QCexplore · Quantum Chemical Exploration of Reaction Networks: From Origins of Life to De Novo Enzyme Design

Gaining comprehensive insights into chemical and biochemical reaction networks is crucial for understanding and controlling molecular and catalytic processes; however, unraveling their intricate mechanisms remains a key challenge. QCexplore will provide a generally applicable solution to this challenge by developing an unbiased quantum-chemical reaction network exploration method and a highly efficient, fully automated open-source software framework.The starting point for these developments is our proof-of-concept approach of a computational hyperreactor introduced in 2024. By integrating reactivity-enhancing concepts – such as external acceleration of system components and elevation of the potential energy surface (hyperdynamics) – with fast, linear-scaling quantum-chemical methods, QCexplore’s framework will enable efficient and unbiased exploration of reaction networks under fully controlled and realistic conditions.

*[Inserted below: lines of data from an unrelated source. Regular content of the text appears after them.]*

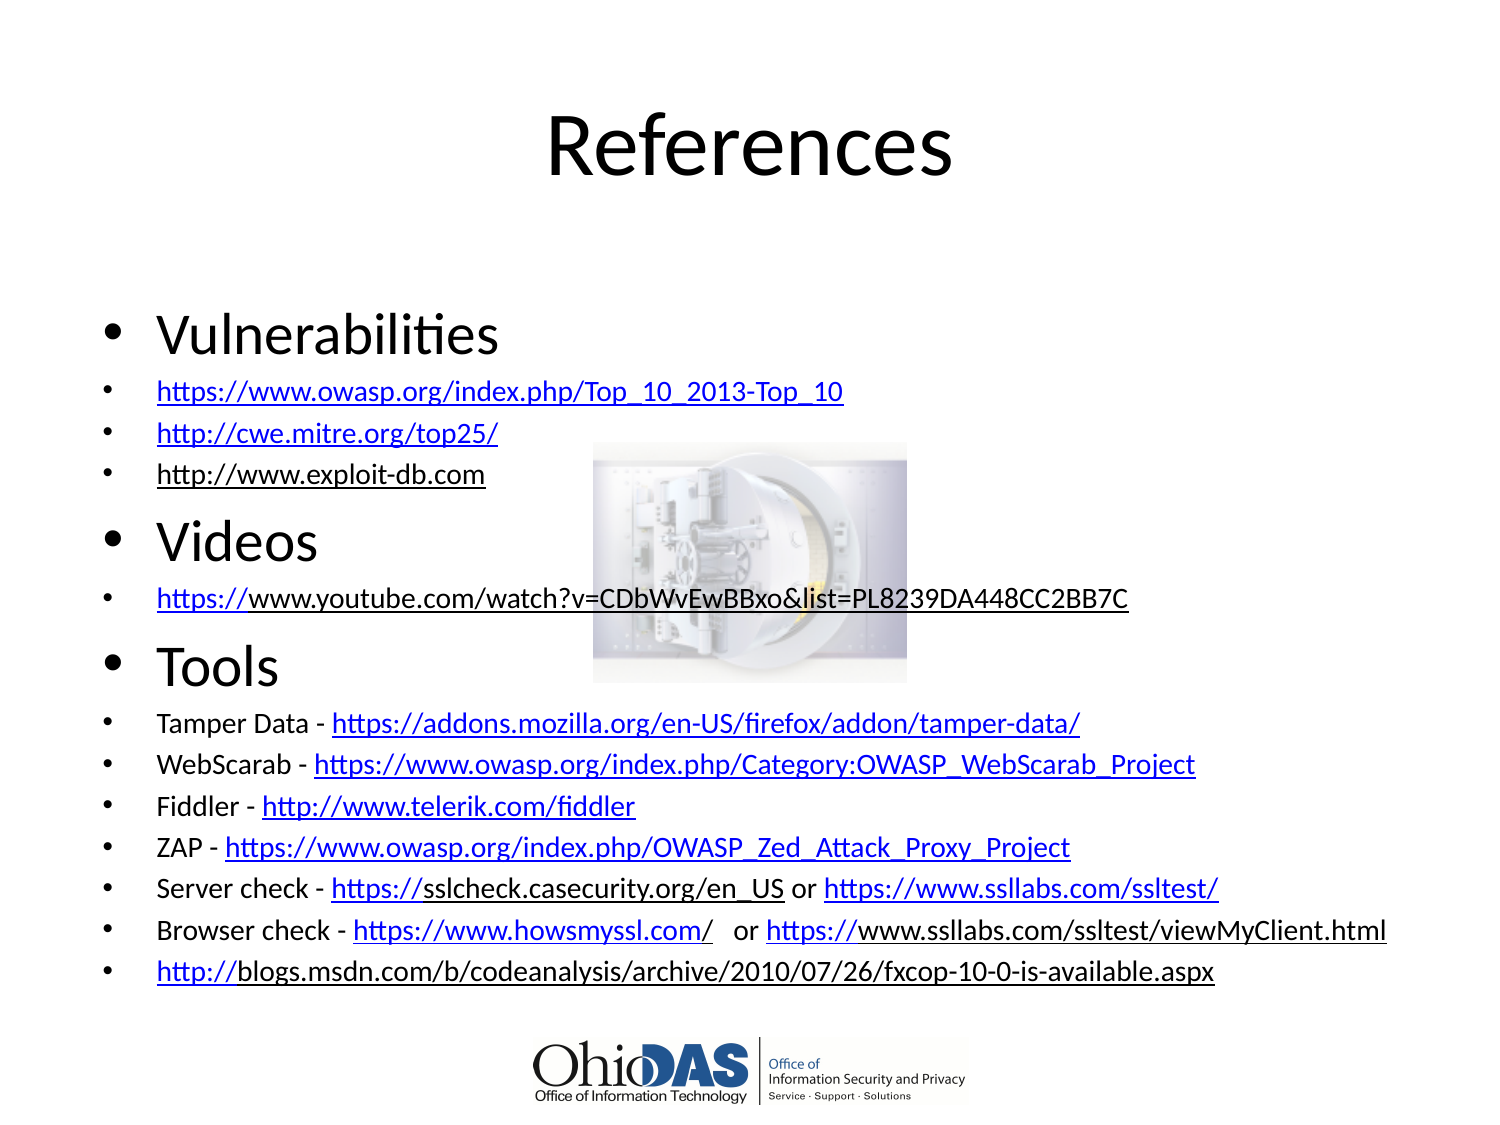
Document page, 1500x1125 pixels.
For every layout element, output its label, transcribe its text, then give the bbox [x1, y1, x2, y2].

picture [533, 1037, 969, 1105]
title References [75, 45, 1425, 233]
list Vulnerabilities https://www.owasp.org/index.php/Top_10_2013-Top_10 http://cwe.mitre.org/top25/ http://www.exploit-db.com Videos https://www.youtube.com/watch?v=CDbWvEwBBxo&list=PL8239DA448CC2BB7C Tools Tamper Data - https://addons.mozilla.org/en-US/firefox/addon/tamper-data/ WebScarab - https://www.owasp.org/index.php/Category:OWASP_WebScarab_Project Fiddler - http://www.telerik.com/fiddler ZAP - https://www.owasp.org/index.php/OWASP_Zed_Attack_Proxy_Project Server check - https://sslcheck.casecurity.org/en_US or https://www.ssllabs.com/ssltest/ Browser check - https://www.howsmyssl.com/ or https://www.ssllabs.com/ssltest/viewMyClient.html http://blogs.msdn.com/b/codeanalysis/archive/2010/07/26/fxcop-10-0-is-available.aspx [87, 287, 1425, 1013]
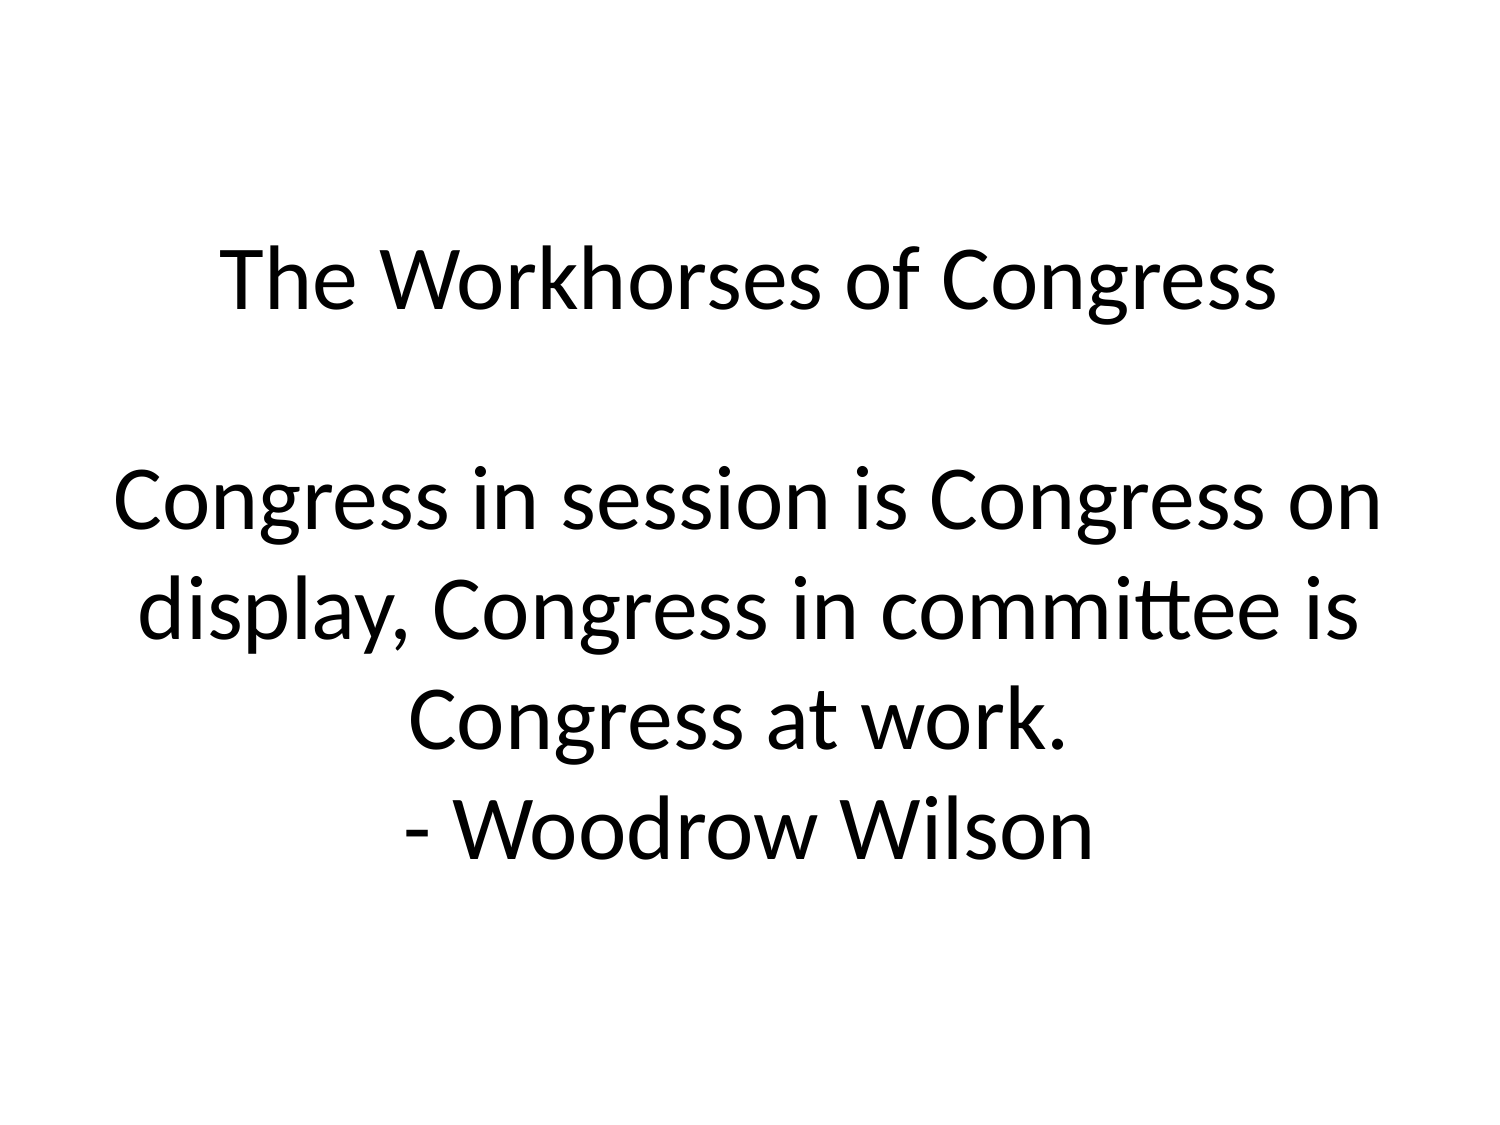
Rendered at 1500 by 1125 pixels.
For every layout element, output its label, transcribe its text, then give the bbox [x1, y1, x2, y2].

title The Workhorses of Congress Congress in session is Congress on display, Congress in committee is Congress at work. - Woodrow Wilson [74, 44, 1426, 1051]
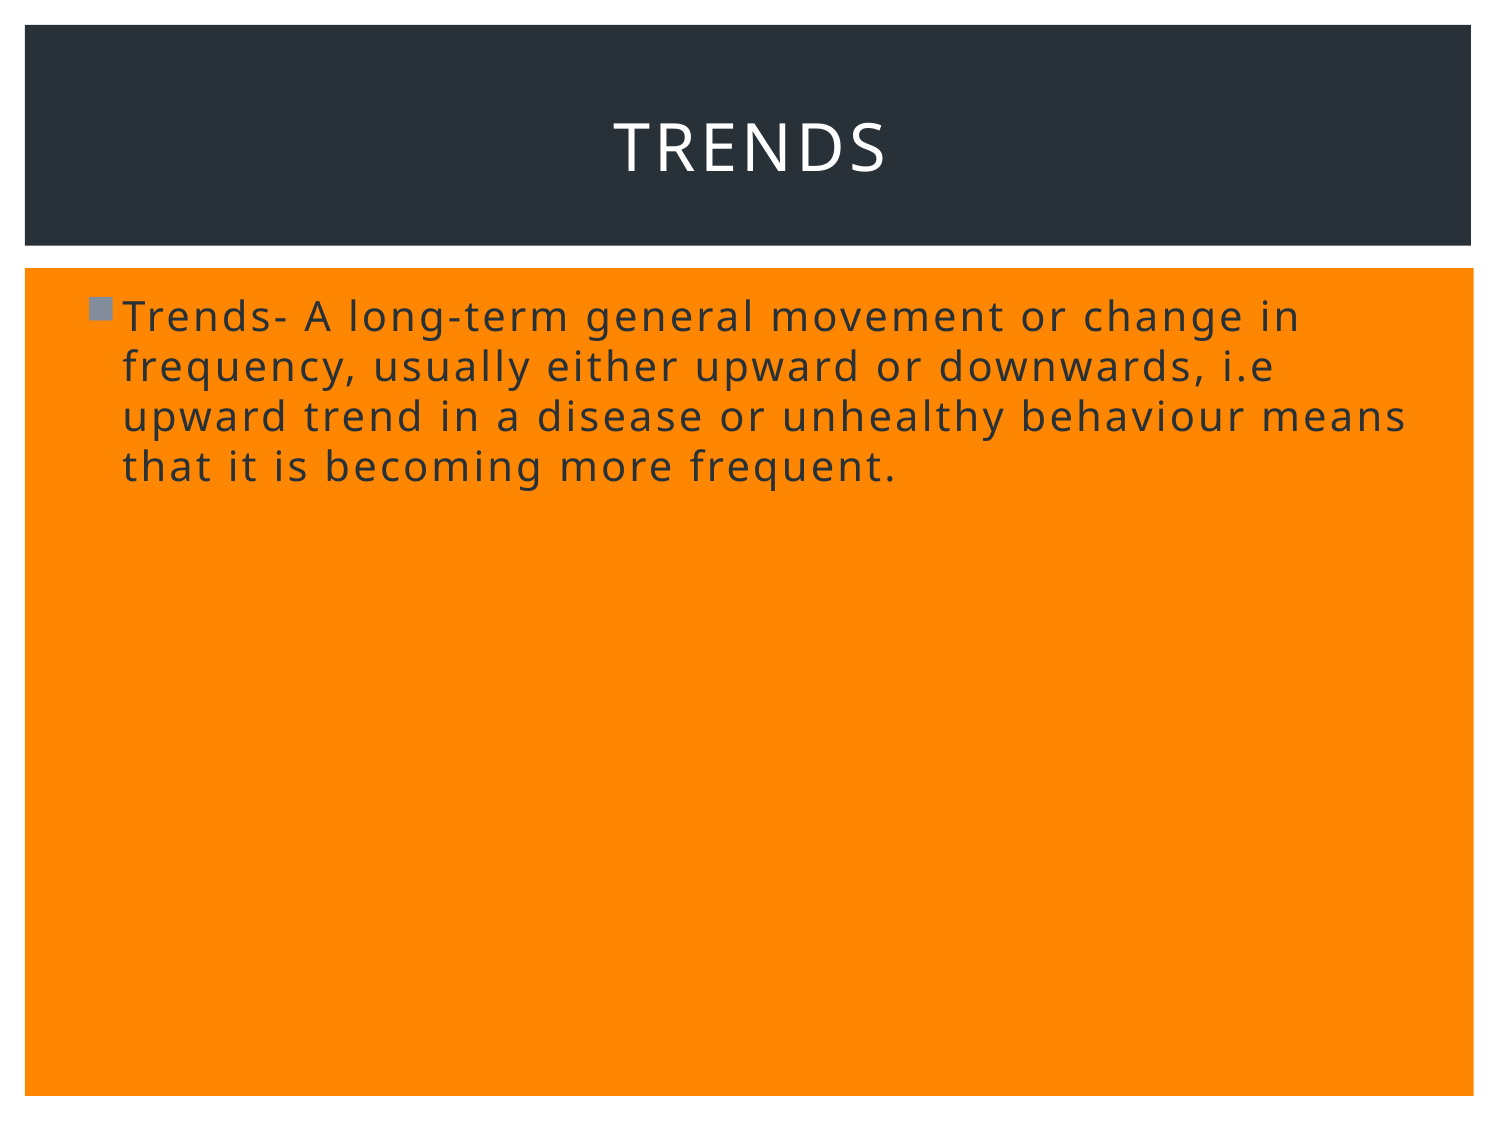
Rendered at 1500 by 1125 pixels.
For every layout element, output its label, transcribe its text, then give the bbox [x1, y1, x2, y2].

The incorporation of novel data mining techniques, along with efficient refinement procedures, will allow for effective navigation and analysis of the reaction network’s data for identifying relevant reaction pathways. In this way, QCexplore overcomes traditional, manual and error-prone approaches to reaction mechanism elucidation.The performance of QCexplore’s developed framework will be demonstrated by tackling key questions in origins of life research, such as how essential molecular building blocks are formed and combined to create larger aggregates like RNA strands. Further, it will be applied to lay a robust foundation for de novo enzyme design by accurately identifying the key steps in catalytic processes, determining dominant reaction pathways, and uncovering strategies to enhance enzymatic activity and selectivity. The demonstrated versatility of the QCexplore framework is expected to open new avenues for the interplay between theory and experiment.